La musique en tant que vecteur de sacré n’est pas un concept récent. Depuis la naissance de celle-ci, elle a servi à traduire la relation entre l’humain et ce qui pourrait exister de plus grand que nous, qu’on nomme souvent Dieu. On pourrait aussi le résumer à : comprendre le monde autour de nous et le grand mystère qui restera toujours de la quête de sens pendant notre vie. C’est plus sexy que de penser que nous sommes d’heureux accidents. Le sacré en musique contemporaine, par contre, est souvent réservé à des artistes un peu ringards qui restent conservateurs dans leur approche. Quelques exceptions arrivent ici et là, comme Mykalle au Québec l’an dernier ou encore Nick Cave, qui en parle d’une manière très personnelle.

Rosalía réussie haut la main à insérer du sacré dans sa pop. Non seulement elle en traite de manière inventive, mais poussée par une inspiration de quelque chose de plus grands qu’elle, l’Espagnol livre un album de pop grandiose comme il s’en fait peu. Délaissant la pop plus accessible de Motomami (on se rappelle qu’il y a une chanson complète sur le poulet), elle revient à une proposition plus audacieuse qui caractérisait El Mal Querer. Par contre, Rosalía a dorénavant les moyens de ses ambitions.

Lux frappe par sa portion orchestrale qui donne un sentiment d’immensité. C’est particulièrement vrai sur la coup de poing Berghain, premier extrait à paraître. Mais c’est aussi vrai pour Porcelana, où les attaques des cordes sont puissantes et traversent la trame de basse synthétique de manière tranchante avant de rejoindre la trame générale dans une complainte fort efficace. Le London Symphony Orchestra mené par Daniel Bjarnason complète à merveille sa proposition avec nuance et goût.

Il faut aussi parler des langues. 14 langues se rencontrent sur Lux : l’espagnol, le catalan, l’anglais, le français, le portugais, le mandarin, le japonais, l’hébreu, l’arabe, l’italien, le sicilien, l’ukrainien et le latin. Les langues choisies par Rosalía représentent aussi des saintes desquelles elle a puisé son inspiration. C’est donc une œuvre à la fois sacrée et féministe. Mais les vies des saintes ne sont pas utilisées pour chanter des louanges, mais plutôt pour humaniser ces figures qui ont été portées aux nues. Rosalía continue de chanter sur des situations qui sont à hauteur d’homme.

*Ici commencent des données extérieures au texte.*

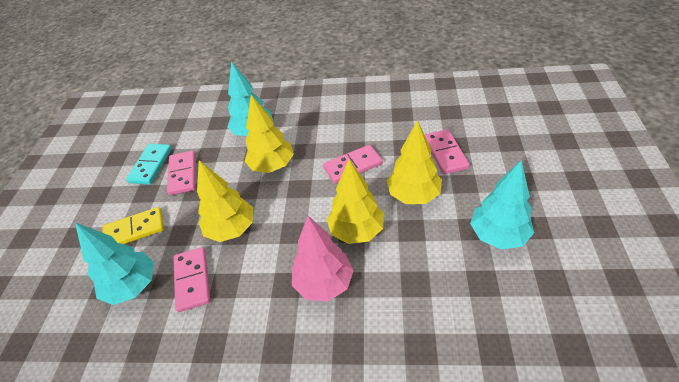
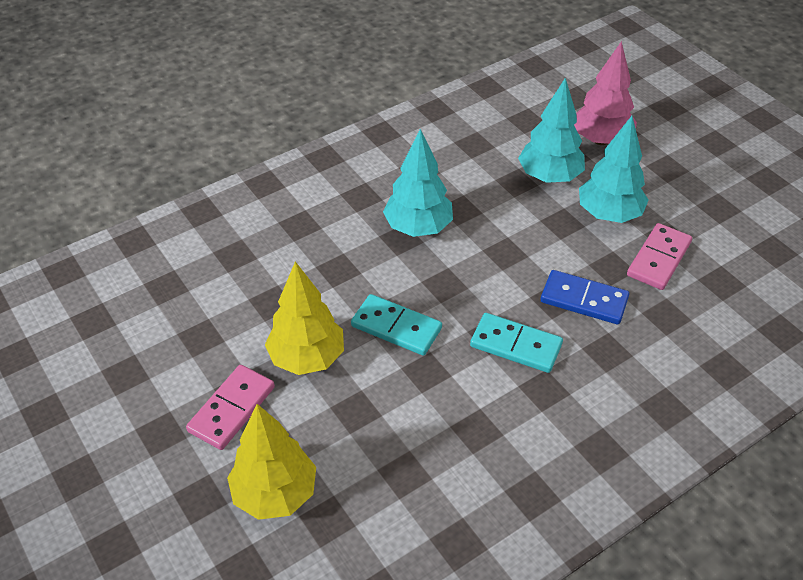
blue domino: 0 -> 1
pink domino: 4 -> 2
turquoise domino: 1 -> 2
yellow domino: 1 -> 0
yellow tree: 4 -> 2

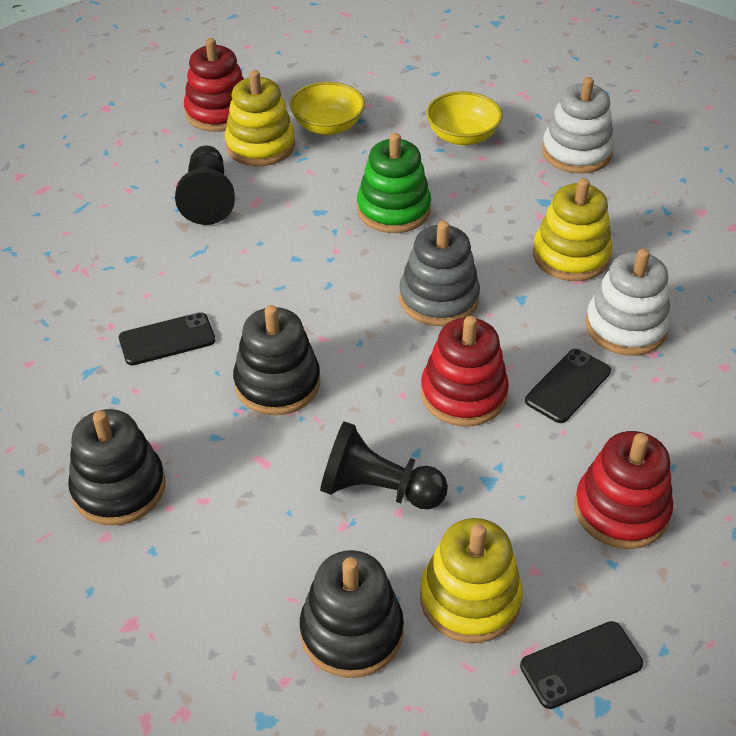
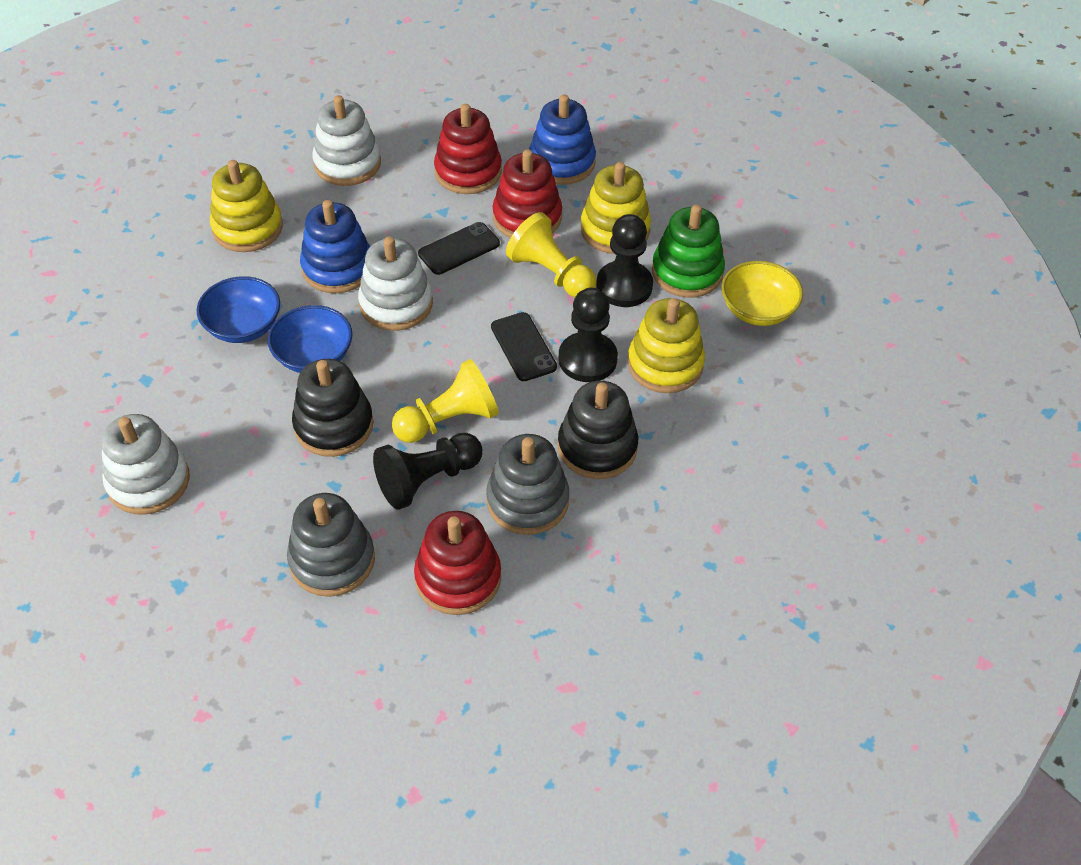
black pawn: 2 -> 3
black phone: 3 -> 2
black stacking toy: 3 -> 2
blue bowl: 0 -> 2
blue stacking toy: 0 -> 2
grey stacking toy: 1 -> 2
white stacking toy: 2 -> 3
yellow bowl: 2 -> 1
yellow pawn: 0 -> 2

L’album est divisé en quatre mouvements qui se tiennent en bloc, mais qui sont aussi composés de chansons qui se tiennent à l’unité. Si Berghain vous donnait l’impression de faire partie de quelque chose de plus grand, c’est effectivement le cas. Après la folie de celle-ci, on glisse dans La Perla qui commence doucement et qui est l’une des chansons les plus mélodieuses de l’album.

Parmi les bons coups, on retrouve aussi la douce et légèrement mélancolique Sauvignon Blanc, ou encore la rythmée Dios Es Un Stalker ou la synthétique Focu ‘Ranni. La Yugular avec ses élans magnifiques fait aussi partie des pièces qui marquent sur l’album.

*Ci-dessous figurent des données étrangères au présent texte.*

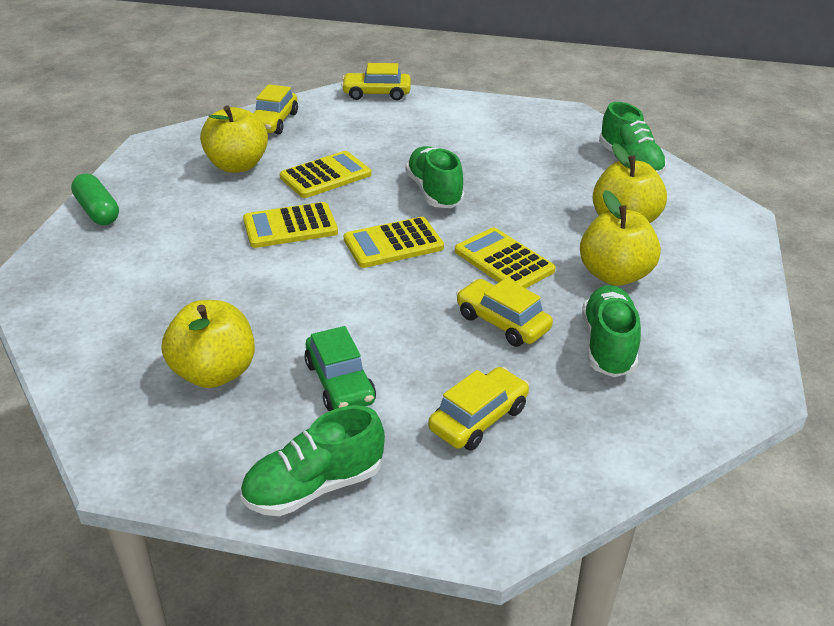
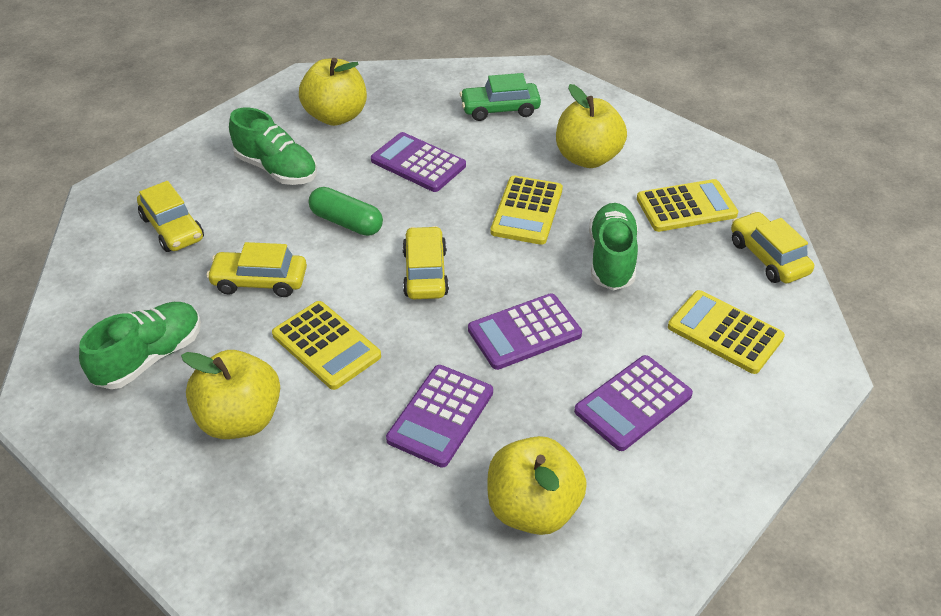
green shoe: 4 -> 3
purple calculator: 0 -> 4

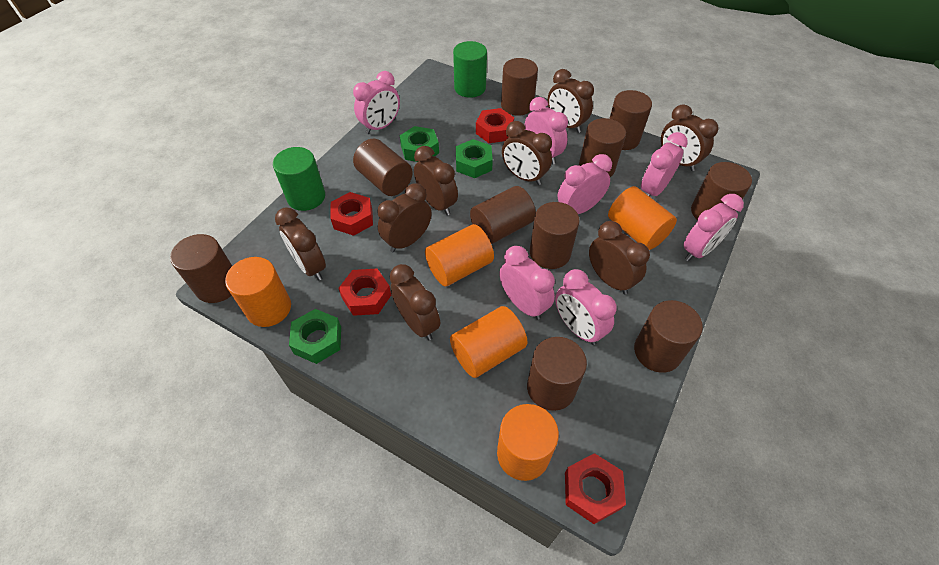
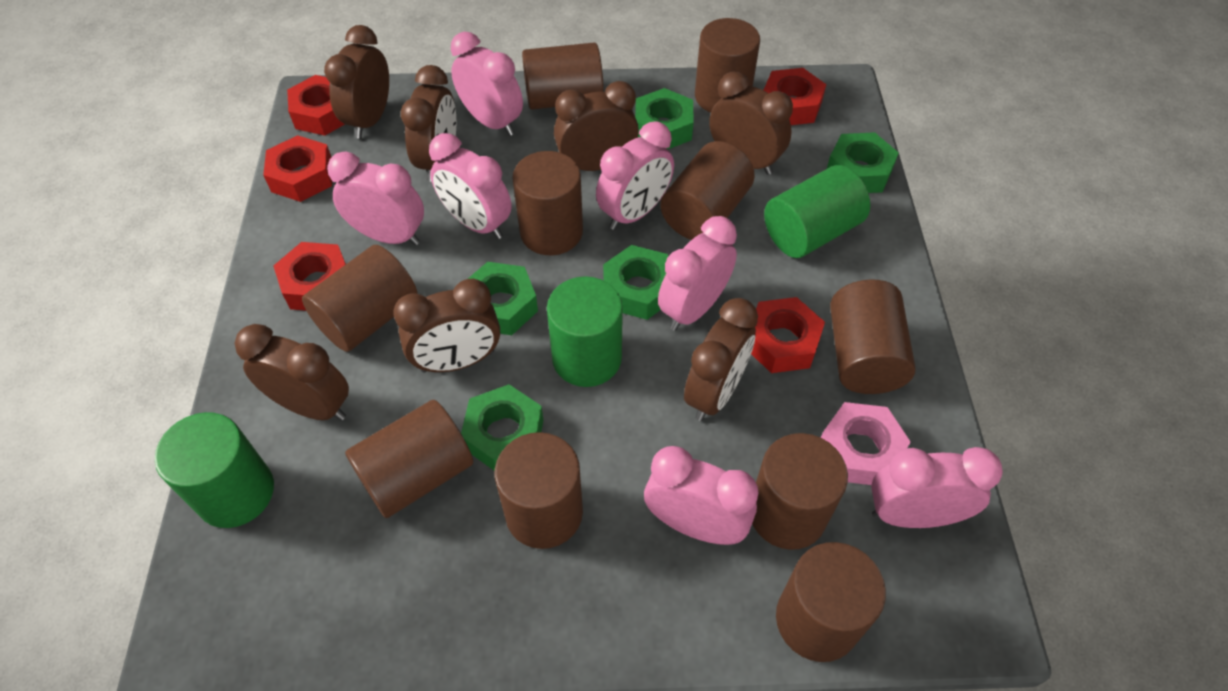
brown clock: 8 -> 7
green cylinder: 2 -> 3
green nut: 3 -> 5
orange cylinder: 5 -> 0
pink nut: 0 -> 1
red nut: 4 -> 5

En toute franchise, il se fait peu de pop avec autant d’ambition et d’audace musicale et Rosalía réussit son pari haut la main. Il faut avoir une certaine propension pour le tragique et le théâtral pour apprécier à son maximum Lux. Comme pour un opéra, il y a quelque chose de grandiose dans les émotions qui sont traduites en chanson. Par contre, la musique sort des cadres habituels et créés d’habiles ponts entre la musique classique et la pop contemporaine. Un excellent record.